The report the Times actually published of the event at the time used military language, calling it a “brief but fierce gun battle” in a Republican “stronghold” and did not overtly question the Army’s account.
Reminiscing about this, David said:
“It is a tragedy that many journalists who started out with the highest ideals – or, at the very least, the intention of being honest reporters- felt they were forced to unsee what they had seen, or bend the facts to suit the views of a right wing proprietor and the right-wing editor he’d appointed so that their families could eat… And the ground could be cut from beneath them in other ways.”

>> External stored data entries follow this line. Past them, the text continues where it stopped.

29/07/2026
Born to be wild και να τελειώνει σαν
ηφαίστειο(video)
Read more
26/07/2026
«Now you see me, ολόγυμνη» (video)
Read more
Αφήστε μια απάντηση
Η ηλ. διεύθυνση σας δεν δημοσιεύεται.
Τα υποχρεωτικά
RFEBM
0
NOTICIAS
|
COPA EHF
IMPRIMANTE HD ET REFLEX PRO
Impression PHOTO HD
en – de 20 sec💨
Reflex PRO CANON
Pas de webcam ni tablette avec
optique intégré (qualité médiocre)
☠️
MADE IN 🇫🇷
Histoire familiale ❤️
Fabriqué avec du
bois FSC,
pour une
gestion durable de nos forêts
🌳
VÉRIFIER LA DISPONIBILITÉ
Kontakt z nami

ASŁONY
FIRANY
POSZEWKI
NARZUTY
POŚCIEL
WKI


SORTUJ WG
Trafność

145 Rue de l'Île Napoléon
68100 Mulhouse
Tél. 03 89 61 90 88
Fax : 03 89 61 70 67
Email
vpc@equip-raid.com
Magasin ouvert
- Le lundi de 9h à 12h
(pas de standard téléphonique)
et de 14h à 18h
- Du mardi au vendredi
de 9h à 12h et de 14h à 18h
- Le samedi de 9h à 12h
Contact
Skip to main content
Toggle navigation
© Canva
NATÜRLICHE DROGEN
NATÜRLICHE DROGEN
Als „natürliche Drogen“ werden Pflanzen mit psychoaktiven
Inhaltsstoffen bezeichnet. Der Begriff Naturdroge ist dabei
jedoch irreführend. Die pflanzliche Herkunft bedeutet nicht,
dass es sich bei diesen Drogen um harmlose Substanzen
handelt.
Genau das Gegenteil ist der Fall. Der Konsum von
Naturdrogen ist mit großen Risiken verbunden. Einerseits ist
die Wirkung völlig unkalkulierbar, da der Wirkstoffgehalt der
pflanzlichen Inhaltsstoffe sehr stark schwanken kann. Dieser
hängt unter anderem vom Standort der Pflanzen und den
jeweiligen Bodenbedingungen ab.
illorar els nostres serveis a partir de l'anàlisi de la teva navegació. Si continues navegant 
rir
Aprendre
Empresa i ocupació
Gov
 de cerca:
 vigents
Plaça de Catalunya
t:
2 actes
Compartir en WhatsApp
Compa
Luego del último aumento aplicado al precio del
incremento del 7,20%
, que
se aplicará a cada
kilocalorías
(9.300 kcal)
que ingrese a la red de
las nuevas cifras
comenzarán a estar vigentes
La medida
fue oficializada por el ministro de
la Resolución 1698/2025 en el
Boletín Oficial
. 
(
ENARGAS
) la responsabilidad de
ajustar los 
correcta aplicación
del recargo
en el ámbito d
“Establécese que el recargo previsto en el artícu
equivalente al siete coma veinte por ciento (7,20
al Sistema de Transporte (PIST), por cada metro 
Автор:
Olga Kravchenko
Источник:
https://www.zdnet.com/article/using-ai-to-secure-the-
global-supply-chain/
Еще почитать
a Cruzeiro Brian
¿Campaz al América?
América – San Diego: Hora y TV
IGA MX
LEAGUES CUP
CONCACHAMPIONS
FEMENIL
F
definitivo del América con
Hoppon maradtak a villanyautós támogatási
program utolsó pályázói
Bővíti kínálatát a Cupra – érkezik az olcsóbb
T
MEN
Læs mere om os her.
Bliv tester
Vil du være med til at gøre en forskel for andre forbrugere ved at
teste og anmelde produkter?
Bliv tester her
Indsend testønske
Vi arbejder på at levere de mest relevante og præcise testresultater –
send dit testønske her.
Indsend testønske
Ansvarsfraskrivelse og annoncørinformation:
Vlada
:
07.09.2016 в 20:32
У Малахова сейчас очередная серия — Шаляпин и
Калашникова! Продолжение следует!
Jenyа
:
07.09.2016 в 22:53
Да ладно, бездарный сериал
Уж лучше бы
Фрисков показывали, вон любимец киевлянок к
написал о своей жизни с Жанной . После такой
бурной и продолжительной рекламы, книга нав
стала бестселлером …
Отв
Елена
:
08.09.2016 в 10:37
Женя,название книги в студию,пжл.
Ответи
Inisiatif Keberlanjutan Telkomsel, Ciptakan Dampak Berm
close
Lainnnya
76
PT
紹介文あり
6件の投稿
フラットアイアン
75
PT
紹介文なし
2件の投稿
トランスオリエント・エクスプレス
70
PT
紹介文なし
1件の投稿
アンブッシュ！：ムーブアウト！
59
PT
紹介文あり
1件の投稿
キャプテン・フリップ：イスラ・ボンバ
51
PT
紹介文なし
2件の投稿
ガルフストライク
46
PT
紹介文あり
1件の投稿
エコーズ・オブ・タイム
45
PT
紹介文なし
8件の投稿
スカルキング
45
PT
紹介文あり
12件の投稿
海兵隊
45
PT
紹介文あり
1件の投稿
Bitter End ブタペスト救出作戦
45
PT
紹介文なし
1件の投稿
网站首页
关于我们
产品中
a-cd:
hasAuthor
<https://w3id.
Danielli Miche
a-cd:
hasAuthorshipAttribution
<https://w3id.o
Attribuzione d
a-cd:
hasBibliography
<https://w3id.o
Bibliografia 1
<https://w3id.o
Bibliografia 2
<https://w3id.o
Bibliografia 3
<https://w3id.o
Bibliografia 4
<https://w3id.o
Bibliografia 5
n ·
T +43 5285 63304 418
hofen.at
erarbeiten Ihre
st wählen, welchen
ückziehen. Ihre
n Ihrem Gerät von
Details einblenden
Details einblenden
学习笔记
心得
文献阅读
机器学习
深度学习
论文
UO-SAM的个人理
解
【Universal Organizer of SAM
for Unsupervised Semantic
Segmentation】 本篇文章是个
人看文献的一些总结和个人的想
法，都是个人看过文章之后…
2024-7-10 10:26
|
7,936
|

I guess at the end of the day, what matters is not really ending up on the right or wrong side of history in the eyes of the future: it is just that truth matters. And when it finally comes out, that we learn from it.
Art, as the Almodevar movie shows, has the power to both shape our understanding of what happened, and to help us make sense of it emotionally.
One of the most famous examples of this is the painting “Guernica”. Picasso drew on Steer’s report of the bombing of civilians to produce what of course became one of the famous paintings of the sufferings of war. ‘Guernica’ was exhibited in Paris in 1937 and then toured where it helped bring attention to what was happening in Franco’s Spain.
David recalls: “Picasso wouldn’t allow Guernica to be exhibited in Spain while Franco was still alive. The picture was returned from New York after the suppression of the Tejero coup in 1981, which I winessed. I was filming a documentary avout the Spanish Civil War doc at the time, and I was at the celebration party to mark its arrival at the Prado in Madrid, given by the Ministry of Culture.
“To show you how controversial it still was, it was exhibited on its own in a room that was like being under a concrete motorway underpass. It was behind bulletproof glass, and a guard with a sub-machine gun stood at the back of the room.”
jackie kemp
I got this response from David. “An excellent letter. I don’t know if it’s too late for a couple of corrections – neither vital. It was the TEJERO coup. My bad typing, no doubt. And the editor who suppressed my Bernadette Devlin interview was Alistair Warren. He’d succeeded Holburn by the time I got back from the US for my second stint at the Herald – when I was the special correspondent in Northern Ireland at the start of the Troubles.